The analogizing Rabinow and Bennett are taking aim at is of the superficial type, where people notice a certain (often compelling) surface similarity between two things, and then assert them to be the same. Such analogisers often then go further, professing that any manipulations which worked on the one will work in precisely the same way on the other. As you can guess, this is not the kind of analogising that I will be doing. Instead, I would like to compare and contrast synthetic biology with an earlier discipline that appears to share very similar trajectories and ambitions, namely genetics. The principle analogy that I am working on is that the earliest geneticists also cast their science in the terms of making biology engineerable, just as synthetic biologists are doing today. However, rather than stay at this level, I will go deeper, looking at a range of potential historical trajectories for genetics, within which engineering language was more or less troublesome or effective, and which therefore may prove to be more or less troublesome or effective for synthetic biology. If all goes well, the conclusions that I arrive at will make synthetic biologists more effective as researchers and as a community, all the while ensuring a more rounded understanding of synbio within policy circles (always circles!) and – provided I am sufficiently good at my job – the public too. In short, my analogies are tools for entry into the present through the past.
What of futurology? Well again Rabinow and Bennett are critiquing something more specific. The futurology they dislike is of the kind that measures current trends and then projects into the future: think of lines on a graph. My futurology is different, and is – as far as I can see – of precisely the same kind that R&B are themselves interested in when they say they want to ‘inflect’ synbio. What synthetic biology means is currently up for grabs. Those who want to get involved can try and anticipate where it might go, what meanings it might be able to have in local and global contexts, and attempt to change (or maintain) the world accordingly. This requires a certain amount of imagination and description of what the future could be like, and here it helps to be able to say what the world was once like. Perhaps that last bit is horribly naïve, and in five years time (after synbio has been bought by
That should be enough by way of introduction, I will leave you with two clear goals that I have set myself while working with synthetic biologists in particular. These are not the sum total of everything I hope to achieve in my time on the Engineering Life project, nor are they my priorities. They are just two goals that are easily expressed, and which help to illustrate the kind of work that I do.
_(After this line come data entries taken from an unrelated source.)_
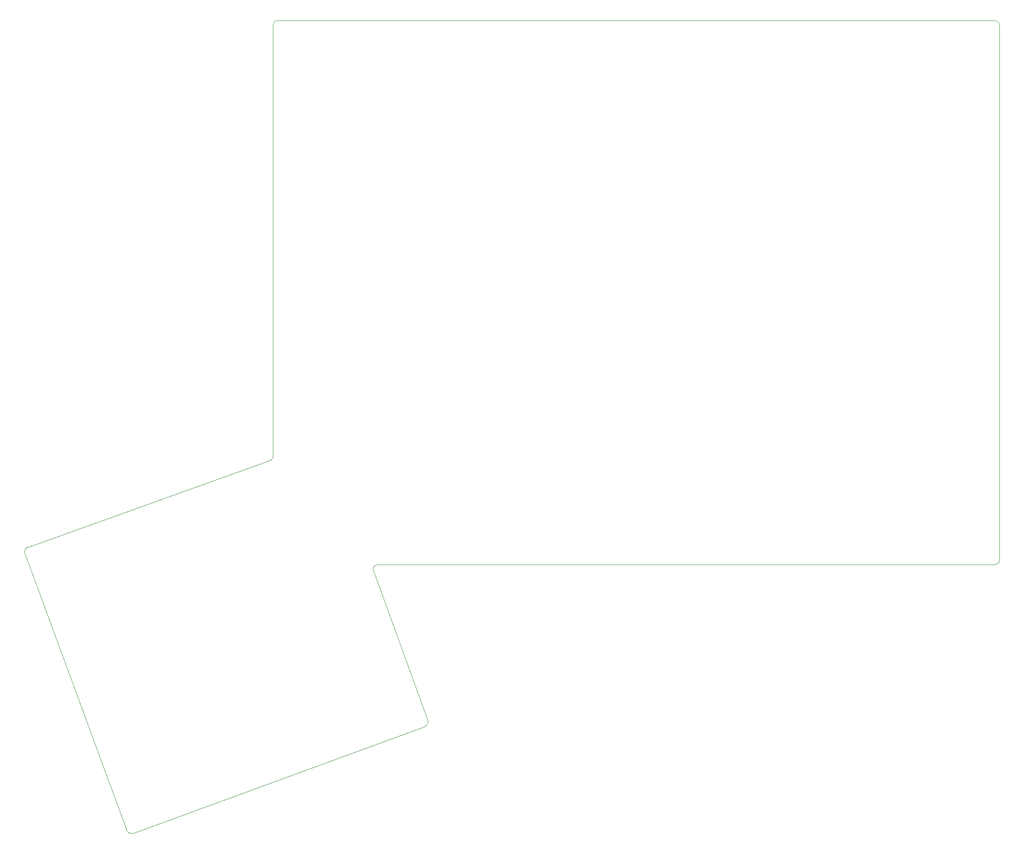
<source format=gm1>
G04 #@! TF.GenerationSoftware,KiCad,Pcbnew,7.0.5*
G04 #@! TF.CreationDate,2025-01-08T21:54:48-05:00*
G04 #@! TF.ProjectId,JasonSplitErgoKeyboard_Right,4a61736f-6e53-4706-9c69-744572676f4b,rev?*
G04 #@! TF.SameCoordinates,Original*
G04 #@! TF.FileFunction,Profile,NP*
%FSLAX46Y46*%
G04 Gerber Fmt 4.6, Leading zero omitted, Abs format (unit mm)*
G04 Created by KiCad (PCBNEW 7.0.5) date 2025-01-08 21:54:48*
%MOMM*%
%LPD*%
G01*
G04 APERTURE LIST*
G04 #@! TA.AperFunction,Profile*
%ADD10C,0.100000*%
G04 #@! TD*
G04 APERTURE END LIST*
D10*
X134890000Y-57040000D02*
G75*
G03*
X133890000Y-58040000I0J-1000000D01*
G01*
X133254222Y-146332898D02*
G75*
G03*
X133889998Y-145759131I-164222J821098D01*
G01*
X133889999Y-145759131D02*
X133890000Y-58040000D01*
X104113888Y-221244115D02*
G75*
G03*
X105570000Y-222032893I1056112J211215D01*
G01*
X280290000Y-167532900D02*
G75*
G03*
X281290000Y-166532893I0J1000000D01*
G01*
X281290000Y-166532893D02*
X281290000Y-58040000D01*
X280290000Y-167532893D02*
X155190000Y-167532893D01*
X83490001Y-165132893D02*
X104113883Y-221244116D01*
X154190000Y-168532893D02*
X165390000Y-199332893D01*
X134890000Y-57040000D02*
X280290000Y-57040000D01*
X164725261Y-200332891D02*
X105570000Y-222032893D01*
X84290002Y-163932903D02*
G75*
G03*
X83490002Y-165132893I199998J-999997D01*
G01*
X84290000Y-163932894D02*
X133254221Y-146332893D01*
X281290000Y-58040000D02*
G75*
G03*
X280290000Y-57040000I-1000000J0D01*
G01*
X155190000Y-167532900D02*
G75*
G03*
X154190000Y-168532893I0J-1000000D01*
G01*
X164725277Y-200332930D02*
G75*
G03*
X165390000Y-199332893I-420177J1000230D01*
G01*
M02*

</source>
- Show synthetic biologists the importance of the history of biology for their current work, and that the history of biology offers just as much inspiration as does the history of computing and engineering.
The history of biology is ripe for exploration and full of episodes that can directly inform contemporary problems in synbio, including how to be certain of the identity of the organic material one is working with, the management of intellectual property, collaborations between industry and public funding bodies, and so on. My goal here is not necessarily to displace the history that synthetic biologists have built for themselves (around computing and engineering), but to augment it, making engineering and biology equally attractive pools for inspiration.
- Demonstrate that engineering has not developed (and does not operate) as it is often claimed to. We are, after all, only just beginning to understand engineering on its own terms.
I imagine this goal will meet with the most resistance from the community itself, but this will perhaps be based on anxieties about my motivations. I am not out to prove that engineering is actually crap, far from it. I am out to prove that engineering is even more interesting than they realise. My hope would be that by taking a closer look at the actual history of engineering and how technology develops, will help synthetic biologists reassess their goals and ambitions, perhaps even the way in which they organise their research (all of which appears to be happening without any help from ineffectual old me).
Please do get back to me with any feedback on this post, or if I have said anything immeasurably stupid. As ever, I will interpret silence as praise.
* Paul Rabinow and Gaymon Bennett, Designing Human Practices: An Experiment with Synthetic Biology, University of Chicago Press (2014).